Chapter 2 also aligns the solution implementations in subsequent chapters with this reference architecture. This alignment, along with additional contributions, addresses multiple facets of solutions related to managing emergent behaviors in enterprise environments. Our IT-artifacts also contribute to augmenting resilience management, with a focus on real-time decision-making within supply chain logistics.

Part III focuses on evaluating the effectiveness of business rules. In Chapter 3, an architecture is instantiated within a logistics case study to assess the efficacy of business rules in real-time decision-making across distributed business objects. The study examines the equilibrium between centralized decision-making and decentralized autonomy, regulated by business rules. Simulations evaluate the impact of disruptions and scrutinize various mitigation strategies at a decentralized level. The results indicate that disruptions can be partially mitigated by implementing reactive and proactive strategies, but improvements in performance are marginal. The implementation of business rules allows the system to adapt to new patterns, guiding the intended emergence while preserving the autonomy of individual decision-making processes.

Chapter 4 diverges from Chapter 3 by focusing on the design of specific components associated with the evaluation of business rules in the context of the reference architecture. An architecture that uses process mining techniques and a multi-agent system is proposed to facilitate real-time decision-making in dynamic environments.

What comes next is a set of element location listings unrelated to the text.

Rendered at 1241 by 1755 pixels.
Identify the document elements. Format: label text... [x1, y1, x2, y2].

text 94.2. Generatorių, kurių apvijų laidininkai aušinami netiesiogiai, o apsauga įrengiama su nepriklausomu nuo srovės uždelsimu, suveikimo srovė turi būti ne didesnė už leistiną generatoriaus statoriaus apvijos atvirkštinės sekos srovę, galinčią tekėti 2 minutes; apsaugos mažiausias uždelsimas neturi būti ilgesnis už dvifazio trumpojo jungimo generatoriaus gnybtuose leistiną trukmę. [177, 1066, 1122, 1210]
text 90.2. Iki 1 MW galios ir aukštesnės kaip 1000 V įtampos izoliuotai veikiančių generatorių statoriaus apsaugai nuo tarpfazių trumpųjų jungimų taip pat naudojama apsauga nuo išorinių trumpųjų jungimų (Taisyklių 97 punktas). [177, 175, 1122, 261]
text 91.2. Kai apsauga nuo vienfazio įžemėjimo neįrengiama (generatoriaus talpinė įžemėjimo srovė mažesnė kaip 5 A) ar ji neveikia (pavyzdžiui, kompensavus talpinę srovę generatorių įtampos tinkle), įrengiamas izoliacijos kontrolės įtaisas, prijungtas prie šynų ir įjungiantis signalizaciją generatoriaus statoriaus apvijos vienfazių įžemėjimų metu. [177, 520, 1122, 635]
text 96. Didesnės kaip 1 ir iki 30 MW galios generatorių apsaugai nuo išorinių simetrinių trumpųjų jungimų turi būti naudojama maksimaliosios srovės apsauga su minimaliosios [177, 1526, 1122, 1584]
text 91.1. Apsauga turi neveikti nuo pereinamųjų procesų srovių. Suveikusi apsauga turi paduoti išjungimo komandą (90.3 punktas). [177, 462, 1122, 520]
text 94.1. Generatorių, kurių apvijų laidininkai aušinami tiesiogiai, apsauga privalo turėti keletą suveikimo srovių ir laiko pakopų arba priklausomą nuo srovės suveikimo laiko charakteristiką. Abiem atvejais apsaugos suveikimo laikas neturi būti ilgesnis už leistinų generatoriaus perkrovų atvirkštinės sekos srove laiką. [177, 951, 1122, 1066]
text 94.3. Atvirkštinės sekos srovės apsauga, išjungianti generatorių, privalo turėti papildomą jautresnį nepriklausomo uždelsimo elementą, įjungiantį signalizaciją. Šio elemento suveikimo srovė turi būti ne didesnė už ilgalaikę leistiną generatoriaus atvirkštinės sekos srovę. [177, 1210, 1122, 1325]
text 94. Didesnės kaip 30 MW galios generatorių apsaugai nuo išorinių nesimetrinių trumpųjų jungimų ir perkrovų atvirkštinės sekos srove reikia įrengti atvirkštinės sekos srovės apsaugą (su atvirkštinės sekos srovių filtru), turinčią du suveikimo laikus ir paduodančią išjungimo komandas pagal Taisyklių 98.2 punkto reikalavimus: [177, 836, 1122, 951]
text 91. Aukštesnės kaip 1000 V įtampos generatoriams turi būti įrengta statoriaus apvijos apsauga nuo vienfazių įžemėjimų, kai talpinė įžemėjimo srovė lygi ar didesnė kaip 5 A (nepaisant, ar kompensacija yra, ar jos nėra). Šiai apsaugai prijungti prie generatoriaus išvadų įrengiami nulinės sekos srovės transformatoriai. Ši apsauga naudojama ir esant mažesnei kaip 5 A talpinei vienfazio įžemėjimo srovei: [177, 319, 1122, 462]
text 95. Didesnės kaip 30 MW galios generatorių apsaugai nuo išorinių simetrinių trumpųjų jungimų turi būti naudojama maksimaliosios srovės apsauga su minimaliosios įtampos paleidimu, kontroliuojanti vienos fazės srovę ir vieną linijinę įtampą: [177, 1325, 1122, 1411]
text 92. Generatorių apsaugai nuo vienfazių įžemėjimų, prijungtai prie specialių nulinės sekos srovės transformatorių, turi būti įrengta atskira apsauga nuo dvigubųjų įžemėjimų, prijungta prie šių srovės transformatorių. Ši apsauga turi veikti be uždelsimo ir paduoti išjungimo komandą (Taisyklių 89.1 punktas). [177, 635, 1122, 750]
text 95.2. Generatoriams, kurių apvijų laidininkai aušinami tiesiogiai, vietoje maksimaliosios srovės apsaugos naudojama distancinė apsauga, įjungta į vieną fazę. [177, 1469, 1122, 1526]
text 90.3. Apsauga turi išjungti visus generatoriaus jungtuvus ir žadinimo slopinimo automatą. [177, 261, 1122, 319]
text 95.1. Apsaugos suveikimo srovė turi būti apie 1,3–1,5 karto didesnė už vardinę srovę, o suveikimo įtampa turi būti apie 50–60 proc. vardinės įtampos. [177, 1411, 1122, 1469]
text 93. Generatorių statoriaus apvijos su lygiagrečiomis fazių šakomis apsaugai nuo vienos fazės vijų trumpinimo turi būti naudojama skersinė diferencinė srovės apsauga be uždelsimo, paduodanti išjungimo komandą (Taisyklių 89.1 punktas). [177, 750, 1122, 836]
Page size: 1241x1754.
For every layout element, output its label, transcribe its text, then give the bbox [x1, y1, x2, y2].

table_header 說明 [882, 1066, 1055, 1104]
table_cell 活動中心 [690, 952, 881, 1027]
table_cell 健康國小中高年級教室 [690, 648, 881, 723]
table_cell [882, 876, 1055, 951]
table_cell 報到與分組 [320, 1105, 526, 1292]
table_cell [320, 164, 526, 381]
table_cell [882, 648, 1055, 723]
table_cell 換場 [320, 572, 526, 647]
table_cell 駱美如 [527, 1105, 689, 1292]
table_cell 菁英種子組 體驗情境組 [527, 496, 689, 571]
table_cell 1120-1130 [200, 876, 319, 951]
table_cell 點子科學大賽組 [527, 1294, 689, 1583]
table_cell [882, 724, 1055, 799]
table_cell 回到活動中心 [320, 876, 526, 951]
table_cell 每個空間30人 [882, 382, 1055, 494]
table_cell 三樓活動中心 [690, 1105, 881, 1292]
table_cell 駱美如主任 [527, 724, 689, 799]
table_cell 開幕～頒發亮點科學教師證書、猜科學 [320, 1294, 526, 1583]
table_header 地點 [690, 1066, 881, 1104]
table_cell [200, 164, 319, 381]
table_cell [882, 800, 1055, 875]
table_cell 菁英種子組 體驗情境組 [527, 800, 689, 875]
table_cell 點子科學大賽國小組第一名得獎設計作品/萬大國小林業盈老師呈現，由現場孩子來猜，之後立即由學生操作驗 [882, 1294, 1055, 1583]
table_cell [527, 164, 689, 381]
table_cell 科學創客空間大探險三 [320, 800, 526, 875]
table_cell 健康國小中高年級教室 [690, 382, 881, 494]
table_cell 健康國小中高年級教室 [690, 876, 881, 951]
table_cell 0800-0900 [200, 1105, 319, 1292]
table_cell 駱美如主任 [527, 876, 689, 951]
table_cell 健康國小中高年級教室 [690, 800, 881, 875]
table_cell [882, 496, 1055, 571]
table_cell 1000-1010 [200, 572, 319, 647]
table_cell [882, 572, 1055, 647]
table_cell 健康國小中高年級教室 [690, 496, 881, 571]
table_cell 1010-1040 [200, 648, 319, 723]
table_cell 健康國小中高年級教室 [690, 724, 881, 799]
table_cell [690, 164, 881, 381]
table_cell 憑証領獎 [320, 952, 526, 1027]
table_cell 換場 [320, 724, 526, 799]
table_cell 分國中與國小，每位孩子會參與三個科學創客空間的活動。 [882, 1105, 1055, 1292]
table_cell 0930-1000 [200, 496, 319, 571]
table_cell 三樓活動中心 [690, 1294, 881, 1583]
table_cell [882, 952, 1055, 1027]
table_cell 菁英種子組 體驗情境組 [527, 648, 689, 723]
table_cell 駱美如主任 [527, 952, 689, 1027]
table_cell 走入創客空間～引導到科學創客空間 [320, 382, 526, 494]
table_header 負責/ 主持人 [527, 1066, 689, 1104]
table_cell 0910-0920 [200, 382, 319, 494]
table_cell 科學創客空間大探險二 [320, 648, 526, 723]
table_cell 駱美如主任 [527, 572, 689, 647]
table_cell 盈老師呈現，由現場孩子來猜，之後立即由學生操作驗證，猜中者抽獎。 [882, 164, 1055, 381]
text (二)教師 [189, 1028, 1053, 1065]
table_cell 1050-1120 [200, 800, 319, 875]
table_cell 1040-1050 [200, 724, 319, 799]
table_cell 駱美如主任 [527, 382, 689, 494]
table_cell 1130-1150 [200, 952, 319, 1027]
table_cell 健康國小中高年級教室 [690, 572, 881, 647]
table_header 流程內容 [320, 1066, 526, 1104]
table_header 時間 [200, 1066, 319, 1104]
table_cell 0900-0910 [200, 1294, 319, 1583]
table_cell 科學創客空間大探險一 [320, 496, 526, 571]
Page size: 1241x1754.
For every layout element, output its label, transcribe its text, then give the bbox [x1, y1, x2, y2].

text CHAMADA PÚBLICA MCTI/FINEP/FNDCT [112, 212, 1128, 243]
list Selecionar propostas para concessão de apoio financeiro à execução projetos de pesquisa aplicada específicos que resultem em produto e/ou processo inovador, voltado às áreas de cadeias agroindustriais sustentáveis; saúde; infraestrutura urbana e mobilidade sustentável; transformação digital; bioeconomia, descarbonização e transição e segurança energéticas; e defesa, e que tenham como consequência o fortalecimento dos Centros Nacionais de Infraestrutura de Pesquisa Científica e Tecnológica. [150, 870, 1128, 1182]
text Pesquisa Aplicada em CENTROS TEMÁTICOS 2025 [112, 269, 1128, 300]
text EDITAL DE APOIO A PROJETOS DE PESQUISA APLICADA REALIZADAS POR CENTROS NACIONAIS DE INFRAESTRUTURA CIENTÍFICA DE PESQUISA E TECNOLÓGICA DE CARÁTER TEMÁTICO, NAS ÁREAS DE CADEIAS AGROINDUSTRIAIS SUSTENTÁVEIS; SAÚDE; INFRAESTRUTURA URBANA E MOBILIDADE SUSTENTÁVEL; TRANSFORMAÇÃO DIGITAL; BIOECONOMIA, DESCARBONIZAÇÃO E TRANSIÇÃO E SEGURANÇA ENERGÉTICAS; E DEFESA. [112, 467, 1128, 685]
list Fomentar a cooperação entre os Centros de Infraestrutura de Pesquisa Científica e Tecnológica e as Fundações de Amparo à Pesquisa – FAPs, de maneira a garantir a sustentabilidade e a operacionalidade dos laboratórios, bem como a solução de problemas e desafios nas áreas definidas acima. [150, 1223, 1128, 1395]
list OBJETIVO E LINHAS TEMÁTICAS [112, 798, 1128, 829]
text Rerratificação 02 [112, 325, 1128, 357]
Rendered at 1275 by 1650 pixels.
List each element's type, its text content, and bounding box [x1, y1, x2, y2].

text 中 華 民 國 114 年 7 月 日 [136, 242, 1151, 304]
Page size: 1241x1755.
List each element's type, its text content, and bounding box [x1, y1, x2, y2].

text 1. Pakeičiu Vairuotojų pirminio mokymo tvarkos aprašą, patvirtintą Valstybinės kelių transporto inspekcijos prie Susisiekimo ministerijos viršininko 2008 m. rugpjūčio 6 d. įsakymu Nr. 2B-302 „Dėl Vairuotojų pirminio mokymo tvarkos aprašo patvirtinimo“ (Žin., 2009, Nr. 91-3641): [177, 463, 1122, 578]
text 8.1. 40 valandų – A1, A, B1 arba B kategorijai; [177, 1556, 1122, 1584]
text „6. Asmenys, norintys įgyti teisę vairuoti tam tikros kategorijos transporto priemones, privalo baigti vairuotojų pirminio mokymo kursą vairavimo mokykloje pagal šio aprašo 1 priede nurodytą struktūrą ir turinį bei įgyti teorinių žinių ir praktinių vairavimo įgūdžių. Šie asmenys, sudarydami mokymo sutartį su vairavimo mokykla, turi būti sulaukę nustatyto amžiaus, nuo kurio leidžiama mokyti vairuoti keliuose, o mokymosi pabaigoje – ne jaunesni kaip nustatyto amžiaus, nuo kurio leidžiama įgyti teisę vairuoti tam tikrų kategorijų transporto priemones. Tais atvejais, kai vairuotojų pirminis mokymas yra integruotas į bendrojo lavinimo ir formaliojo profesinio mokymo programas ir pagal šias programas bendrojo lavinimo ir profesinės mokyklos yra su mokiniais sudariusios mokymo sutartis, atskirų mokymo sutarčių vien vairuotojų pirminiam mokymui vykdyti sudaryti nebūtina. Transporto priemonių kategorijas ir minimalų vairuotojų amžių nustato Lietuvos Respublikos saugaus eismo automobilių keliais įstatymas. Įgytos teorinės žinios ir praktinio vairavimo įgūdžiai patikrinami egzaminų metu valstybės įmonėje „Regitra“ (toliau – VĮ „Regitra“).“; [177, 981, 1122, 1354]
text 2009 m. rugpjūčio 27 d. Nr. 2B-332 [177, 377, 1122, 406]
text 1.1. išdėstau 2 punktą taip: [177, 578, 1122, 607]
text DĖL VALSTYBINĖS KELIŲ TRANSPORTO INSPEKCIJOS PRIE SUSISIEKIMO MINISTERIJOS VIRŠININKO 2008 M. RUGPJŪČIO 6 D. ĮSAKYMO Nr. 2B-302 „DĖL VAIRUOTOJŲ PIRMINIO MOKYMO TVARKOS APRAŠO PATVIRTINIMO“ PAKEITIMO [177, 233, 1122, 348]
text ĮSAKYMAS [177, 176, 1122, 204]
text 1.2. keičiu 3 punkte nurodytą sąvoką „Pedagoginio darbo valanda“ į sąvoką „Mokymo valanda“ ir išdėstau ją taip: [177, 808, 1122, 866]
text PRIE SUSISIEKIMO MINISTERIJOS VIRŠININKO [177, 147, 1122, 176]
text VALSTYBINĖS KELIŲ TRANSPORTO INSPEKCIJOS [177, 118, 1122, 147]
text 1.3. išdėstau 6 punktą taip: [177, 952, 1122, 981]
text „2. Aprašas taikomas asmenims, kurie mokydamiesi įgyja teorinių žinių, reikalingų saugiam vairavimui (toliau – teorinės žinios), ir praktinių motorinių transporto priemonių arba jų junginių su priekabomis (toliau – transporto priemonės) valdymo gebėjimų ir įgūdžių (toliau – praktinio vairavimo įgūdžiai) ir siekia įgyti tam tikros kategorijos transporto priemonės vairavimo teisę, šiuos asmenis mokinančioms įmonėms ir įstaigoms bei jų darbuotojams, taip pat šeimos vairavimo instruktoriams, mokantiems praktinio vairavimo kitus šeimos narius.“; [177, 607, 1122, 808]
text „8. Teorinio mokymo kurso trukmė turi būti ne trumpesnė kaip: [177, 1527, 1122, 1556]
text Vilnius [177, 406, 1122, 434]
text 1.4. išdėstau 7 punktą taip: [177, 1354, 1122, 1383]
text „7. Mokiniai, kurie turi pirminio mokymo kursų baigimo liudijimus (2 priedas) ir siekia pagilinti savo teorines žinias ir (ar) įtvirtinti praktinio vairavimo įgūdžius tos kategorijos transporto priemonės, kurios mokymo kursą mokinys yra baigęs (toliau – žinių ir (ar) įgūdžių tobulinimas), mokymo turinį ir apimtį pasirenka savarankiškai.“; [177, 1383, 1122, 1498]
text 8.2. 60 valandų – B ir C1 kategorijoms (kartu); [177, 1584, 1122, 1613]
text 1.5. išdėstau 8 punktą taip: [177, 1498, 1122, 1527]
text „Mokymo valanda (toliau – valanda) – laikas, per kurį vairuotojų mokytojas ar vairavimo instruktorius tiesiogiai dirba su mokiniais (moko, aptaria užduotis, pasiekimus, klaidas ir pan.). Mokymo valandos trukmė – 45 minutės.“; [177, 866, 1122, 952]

The study illustrates how modifications to business rules affect the system's emergent behavior, highlighting the system's robustness and adaptability. By analyzing event logs collected at the individual agent level, process models are mined that disclose how the collective behaviors of agents affect system-wide dynamics. The application of this architecture is demonstrated with a case study of a job-shop factory equipped with automated guided vehicles. The study investigates the effects of diverse agent-design choices using process mining algorithms and examines how the decisions of the agents impact the overall system performance.

Part IV presents two chapters on a posteriori methods for mining business rules based on performance outcomes. Chapter 5 uses a decision tree machine learning approach to mine business rules from IoT device data, as demonstrated in a case study on smart pallets. The method is accurate, flexible, and produces human-interpretable decision trees. Chapter 6 addresses the extraction of business rules from complex, multi-agent systems. It proposes a method for mining models that encapsulate individual agent behaviors from data fragments, or "event logs". This method is applied to Schelling's model of segregation as a case study in logistics scenarios. The research indicates that examining these data fragments enables effective extraction of rules that define agent behavior, enhancing our comprehension of emergence in agent systems.

Part V (Chapter 7) discusses an iterative adaptation of business rules, using a framework that leverages emergence insights from physical-level sensing technologies. It employs a functional decomposition approach, incorporating three types of agents: cyber-physical controller, business rule management, and emergent behavior detection. The approach examines emergence through discovered business processes and uses insights from process models to augment agents' decision-making capabilities. A simulation study in cold chain logistics illustrates that agents can learn and adapt decisions based on knowledge of macro-behaviors, acquired through process mining techniques.

Part VI (Chapter 8) synthesizes this research and offers key managerial insights. These include the adaptability of business rules, the context-dependent nature of resilience, the necessity for IT architecture to evolve alongside organizations and technologies, the importance of continuous evaluations and modifications in reference architecture, and the benefits of integrating process mining with multi-agent systems.